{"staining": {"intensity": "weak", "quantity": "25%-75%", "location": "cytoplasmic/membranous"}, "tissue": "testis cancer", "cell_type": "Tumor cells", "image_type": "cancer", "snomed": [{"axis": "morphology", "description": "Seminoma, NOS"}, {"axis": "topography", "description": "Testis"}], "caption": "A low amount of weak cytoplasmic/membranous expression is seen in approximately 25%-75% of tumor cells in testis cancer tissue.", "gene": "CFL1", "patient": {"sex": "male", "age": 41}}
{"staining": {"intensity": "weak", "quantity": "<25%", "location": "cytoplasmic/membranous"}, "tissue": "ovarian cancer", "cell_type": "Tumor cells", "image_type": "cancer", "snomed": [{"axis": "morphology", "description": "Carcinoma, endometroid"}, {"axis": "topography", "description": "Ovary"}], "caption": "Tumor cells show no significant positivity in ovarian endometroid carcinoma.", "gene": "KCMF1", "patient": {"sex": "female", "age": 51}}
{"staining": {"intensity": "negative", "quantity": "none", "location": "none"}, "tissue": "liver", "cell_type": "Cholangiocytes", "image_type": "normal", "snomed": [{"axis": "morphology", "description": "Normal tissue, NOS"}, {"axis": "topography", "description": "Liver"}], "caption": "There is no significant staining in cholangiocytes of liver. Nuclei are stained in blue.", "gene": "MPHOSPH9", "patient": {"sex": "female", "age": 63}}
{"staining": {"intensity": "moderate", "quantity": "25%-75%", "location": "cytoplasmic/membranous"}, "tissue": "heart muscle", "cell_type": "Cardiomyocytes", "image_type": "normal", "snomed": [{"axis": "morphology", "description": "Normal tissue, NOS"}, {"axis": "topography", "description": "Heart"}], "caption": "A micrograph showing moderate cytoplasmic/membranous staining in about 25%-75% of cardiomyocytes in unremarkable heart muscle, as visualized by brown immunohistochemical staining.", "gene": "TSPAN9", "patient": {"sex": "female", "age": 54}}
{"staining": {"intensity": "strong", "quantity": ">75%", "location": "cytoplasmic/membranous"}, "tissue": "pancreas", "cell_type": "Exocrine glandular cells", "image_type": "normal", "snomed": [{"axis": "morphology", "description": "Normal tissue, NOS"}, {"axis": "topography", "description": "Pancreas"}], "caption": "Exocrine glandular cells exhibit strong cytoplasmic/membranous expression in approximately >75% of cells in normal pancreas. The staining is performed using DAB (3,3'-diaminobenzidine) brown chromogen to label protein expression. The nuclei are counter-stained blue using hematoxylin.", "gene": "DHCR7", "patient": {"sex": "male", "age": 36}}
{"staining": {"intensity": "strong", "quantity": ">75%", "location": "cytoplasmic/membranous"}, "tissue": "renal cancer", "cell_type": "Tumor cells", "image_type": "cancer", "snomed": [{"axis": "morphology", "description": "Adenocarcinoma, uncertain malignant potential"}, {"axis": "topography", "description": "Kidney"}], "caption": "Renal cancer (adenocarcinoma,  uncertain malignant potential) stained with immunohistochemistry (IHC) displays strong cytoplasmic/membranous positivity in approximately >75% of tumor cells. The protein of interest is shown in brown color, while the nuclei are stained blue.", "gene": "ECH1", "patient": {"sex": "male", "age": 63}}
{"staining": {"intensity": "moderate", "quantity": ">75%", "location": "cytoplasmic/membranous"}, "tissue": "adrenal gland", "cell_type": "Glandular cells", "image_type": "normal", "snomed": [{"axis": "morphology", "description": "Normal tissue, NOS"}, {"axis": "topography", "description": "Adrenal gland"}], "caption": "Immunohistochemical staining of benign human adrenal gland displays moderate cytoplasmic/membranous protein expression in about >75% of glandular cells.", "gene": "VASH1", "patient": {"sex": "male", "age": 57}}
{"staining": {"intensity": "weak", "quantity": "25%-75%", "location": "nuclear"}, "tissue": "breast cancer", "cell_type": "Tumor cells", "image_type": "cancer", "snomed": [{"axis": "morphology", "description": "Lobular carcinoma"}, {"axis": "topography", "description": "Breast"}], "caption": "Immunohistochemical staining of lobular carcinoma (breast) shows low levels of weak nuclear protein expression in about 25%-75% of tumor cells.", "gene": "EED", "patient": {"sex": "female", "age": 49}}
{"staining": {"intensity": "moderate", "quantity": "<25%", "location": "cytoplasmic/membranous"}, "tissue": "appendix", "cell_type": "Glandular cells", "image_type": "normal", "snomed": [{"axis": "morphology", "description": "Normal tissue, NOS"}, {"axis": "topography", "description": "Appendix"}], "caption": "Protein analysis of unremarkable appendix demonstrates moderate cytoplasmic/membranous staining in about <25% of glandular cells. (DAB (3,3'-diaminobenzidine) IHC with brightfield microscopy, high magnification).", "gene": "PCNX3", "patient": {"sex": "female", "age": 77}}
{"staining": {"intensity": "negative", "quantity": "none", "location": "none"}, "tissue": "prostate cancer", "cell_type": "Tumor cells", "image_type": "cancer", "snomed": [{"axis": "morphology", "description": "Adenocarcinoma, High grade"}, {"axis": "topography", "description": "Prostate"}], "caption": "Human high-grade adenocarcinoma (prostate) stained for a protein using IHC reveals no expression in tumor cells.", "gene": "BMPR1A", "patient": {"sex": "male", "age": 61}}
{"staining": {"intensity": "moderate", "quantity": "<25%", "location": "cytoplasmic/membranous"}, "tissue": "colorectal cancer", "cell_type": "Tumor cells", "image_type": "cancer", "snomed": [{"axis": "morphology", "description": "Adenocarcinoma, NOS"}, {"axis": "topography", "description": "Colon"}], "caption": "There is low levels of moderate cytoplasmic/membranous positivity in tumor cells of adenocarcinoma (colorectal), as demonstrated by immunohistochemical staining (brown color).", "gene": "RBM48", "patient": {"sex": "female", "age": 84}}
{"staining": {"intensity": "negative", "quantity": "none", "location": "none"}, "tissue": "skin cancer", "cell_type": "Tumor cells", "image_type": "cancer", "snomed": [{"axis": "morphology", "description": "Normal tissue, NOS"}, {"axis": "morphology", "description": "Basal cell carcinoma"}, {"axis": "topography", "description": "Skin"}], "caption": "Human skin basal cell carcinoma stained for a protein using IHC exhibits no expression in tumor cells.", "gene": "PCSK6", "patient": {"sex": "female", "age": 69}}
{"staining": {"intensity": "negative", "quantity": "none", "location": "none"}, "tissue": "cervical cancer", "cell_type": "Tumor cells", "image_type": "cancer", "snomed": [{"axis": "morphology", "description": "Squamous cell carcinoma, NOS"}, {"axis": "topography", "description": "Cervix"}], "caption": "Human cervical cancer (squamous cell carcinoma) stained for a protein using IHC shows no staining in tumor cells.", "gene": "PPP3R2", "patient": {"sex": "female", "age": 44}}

----------------

> **DIRECTIONS**: When the word "with" turns up on a line of the material above, copy that line.

> **COMPLETED TASK**:
{"staining": {"intensity": "strong", "quantity": ">75%", "location": "cytoplasmic/membranous"}, "tissue": "renal cancer", "cell_type": "Tumor cells", "image_type": "cancer", "snomed": [{"axis": "morphology", "description": "Adenocarcinoma, uncertain malignant potential"}, {"axis": "topography", "description": "Kidney"}], "caption": "Renal cancer (adenocarcinoma,  uncertain malignant potential) stained with immunohistochemistry (IHC) displays strong cytoplasmic/membranous positivity in approximately >75% of tumor cells. The protein of interest is shown in brown color, while the nuclei are stained blue.", "gene": "ECH1", "patient": {"sex": "male", "age": 63}}
{"staining": {"intensity": "moderate", "quantity": "<25%", "location": "cytoplasmic/membranous"}, "tissue": "appendix", "cell_type": "Glandular cells", "image_type": "normal", "snomed": [{"axis": "morphology", "description": "Normal tissue, NOS"}, {"axis": "topography", "description": "Appendix"}], "caption": "Protein analysis of unremarkable appendix demonstrates moderate cytoplasmic/membranous staining in about <25% of glandular cells. (DAB (3,3'-diaminobenzidine) IHC with brightfield microscopy, high magnification).", "gene": "PCNX3", "patient": {"sex": "female", "age": 77}}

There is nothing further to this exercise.